Vladimir Poutine se retrouve dans une situation délicate : "Les sanctions s’accumulent, l’offensive sur le terrain ne se passe pas aussi bien que prévu, ce qui ne lui laisse que l’arme nucléaire comme avantage", résume Rafael Loss. Il peut donc être tenté d’augmenter la pression dans l’espoir de faire réagir les pays occidentaux et obtenir des concessions.
"Le recours à la menace nucléaire dans le contexte de ce conflit est une terrible erreur qui va faire beaucoup de mal à la Russie et à Vladimir Poutine", estime Nikolai Sokov. Le président russe "va passer pour quelqu’un d’imprévisible, dangereux et qui est prompt à brandir la menace nucléaire. Cela ne sert qu’à renforcer l’isolement russe sur la scène internationale", ajoute-t-il.
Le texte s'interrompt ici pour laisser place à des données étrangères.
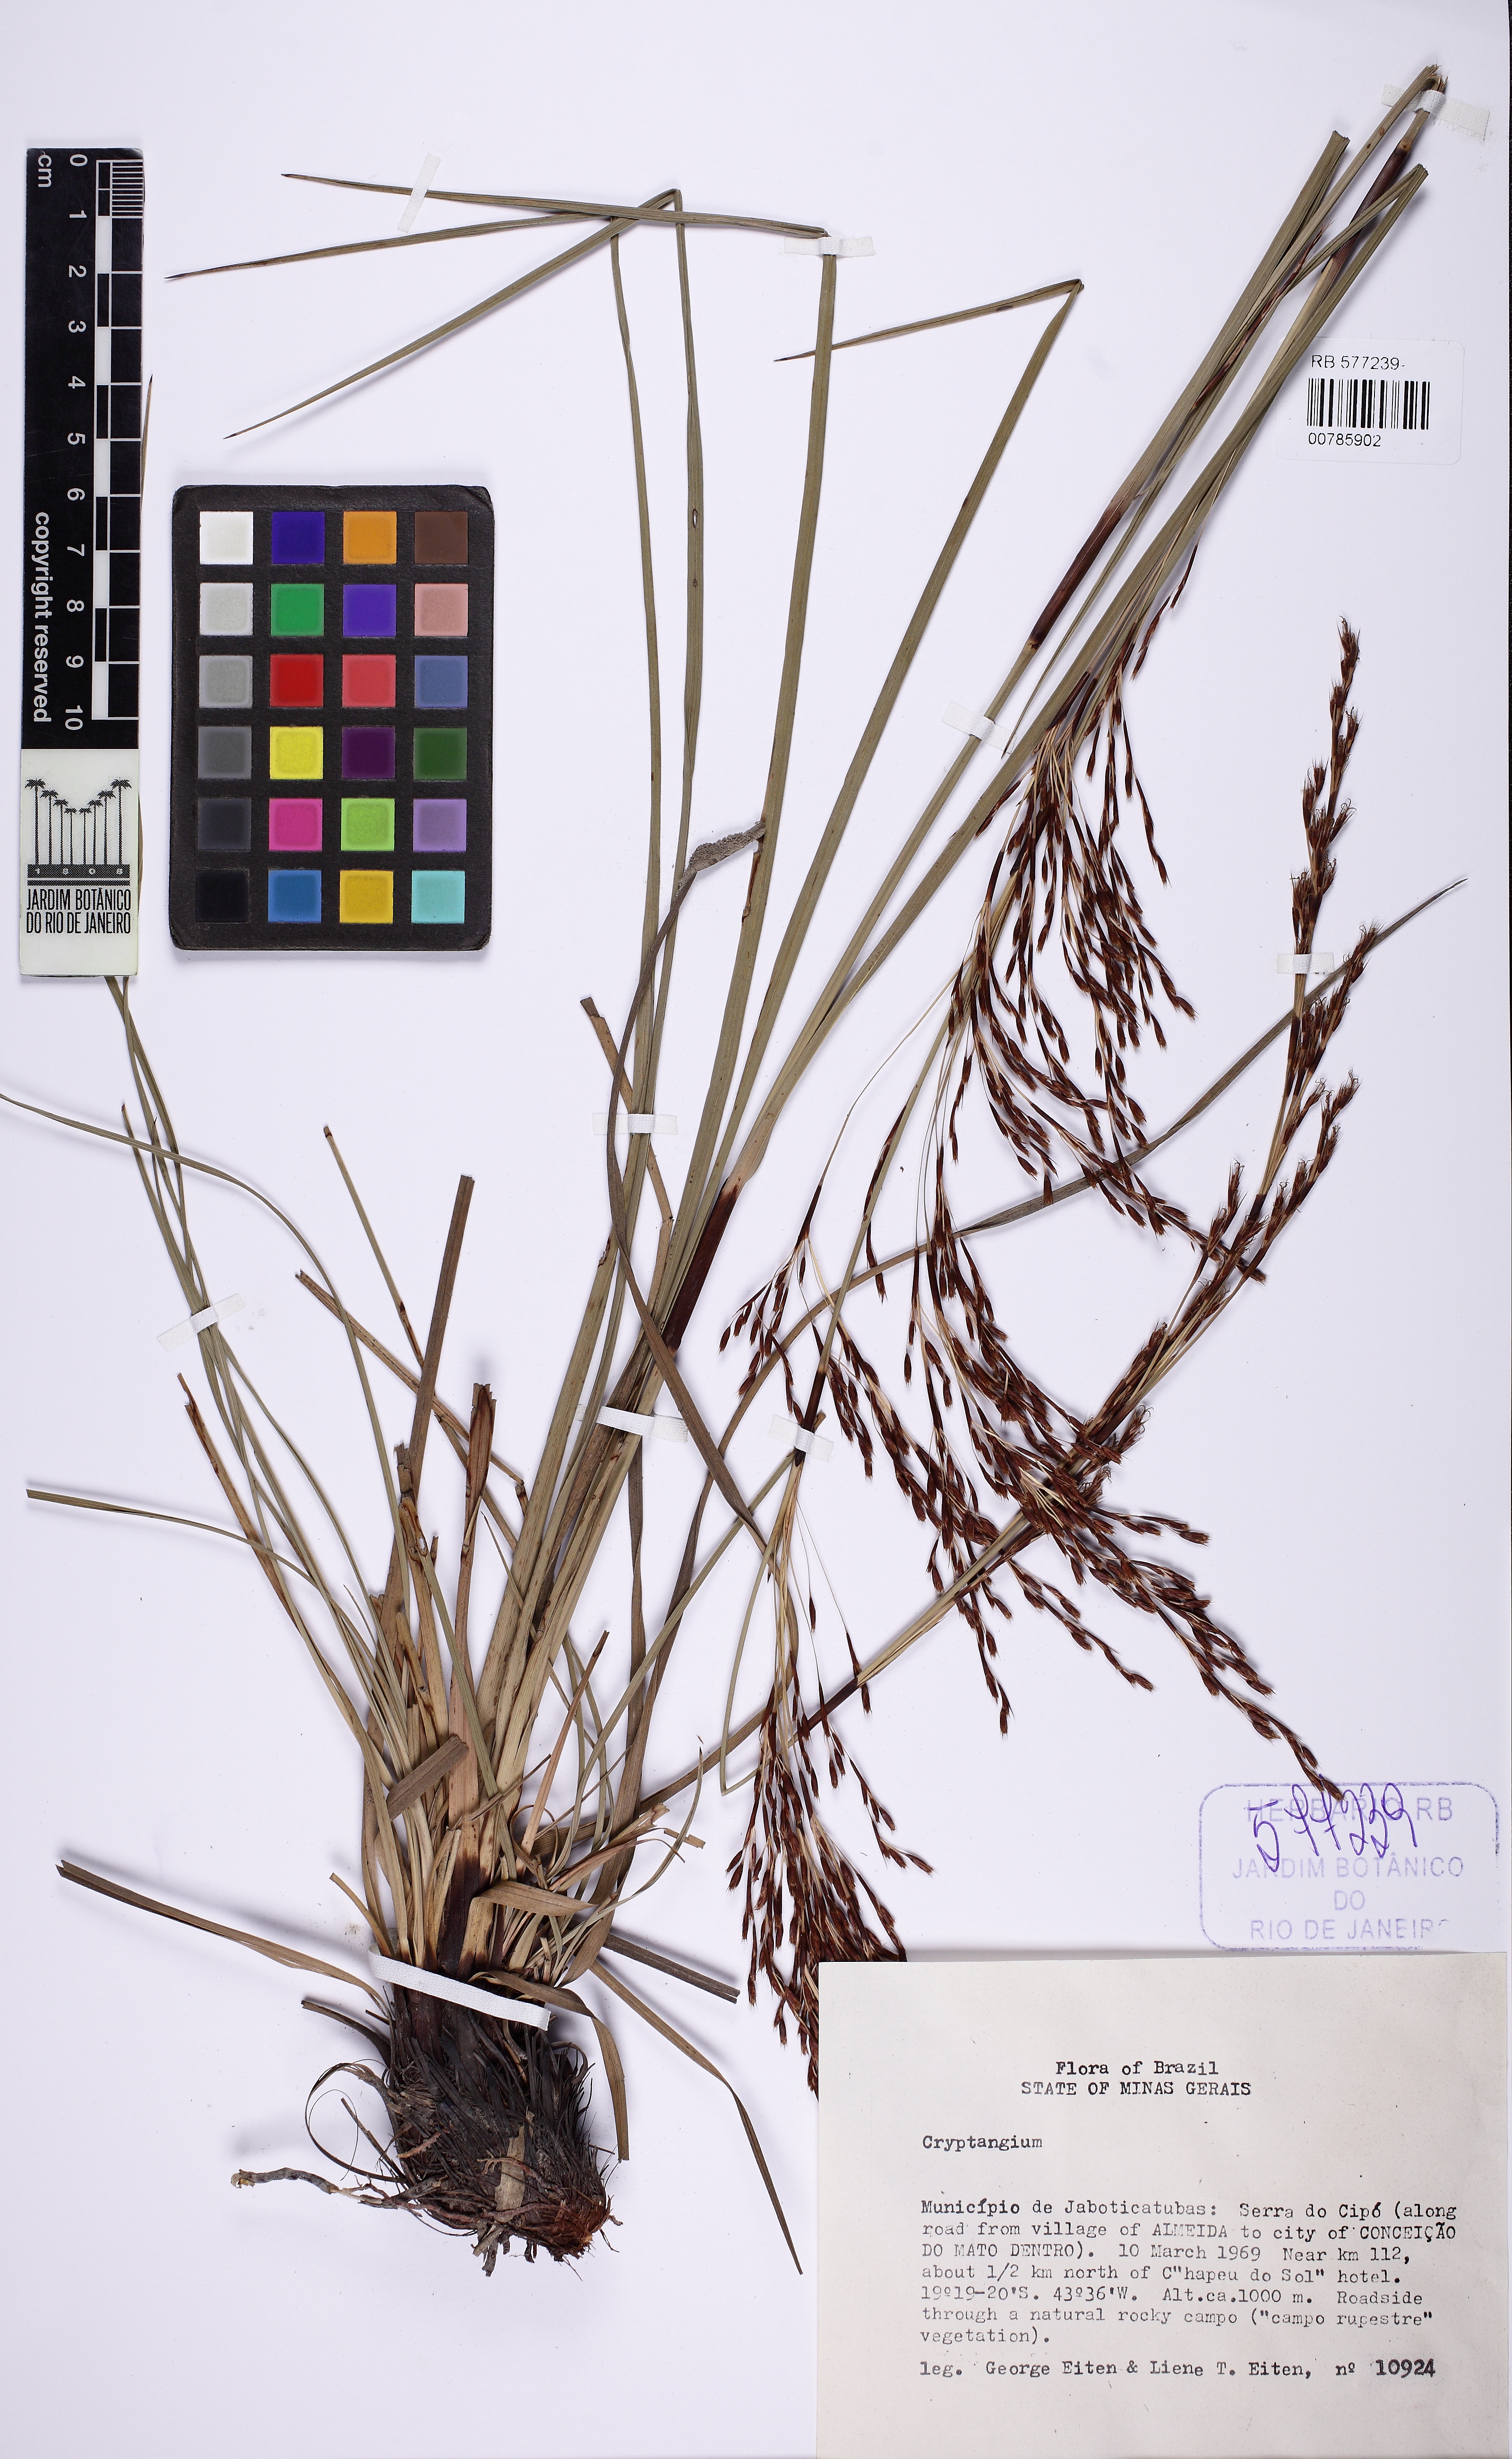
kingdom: Plantae
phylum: Tracheophyta
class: Liliopsida
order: Poales
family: Cyperaceae
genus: Cryptangium
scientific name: Cryptangium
L’escalade nucléaire russe crée aussi un "climat d’incertitude dans lequel un accident tragique peut survenir", avertit Nikolai Sokov. Il rappelle qu’une part non négligeable des missiles russes sont "à double usage" – c’est-à-dire qu’ils peuvent servir de missiles conventionnels ou nucléaires. Comment être sûr, dans le cas d’un missile russe tiré, qu’il n’est pas équipé d’une bombe nucléaire? La tentation pourrait être grande pour les autres puissances nucléaires de lancer des frappes préventives qui feraient entrer le conflit dans une toute autre dimension.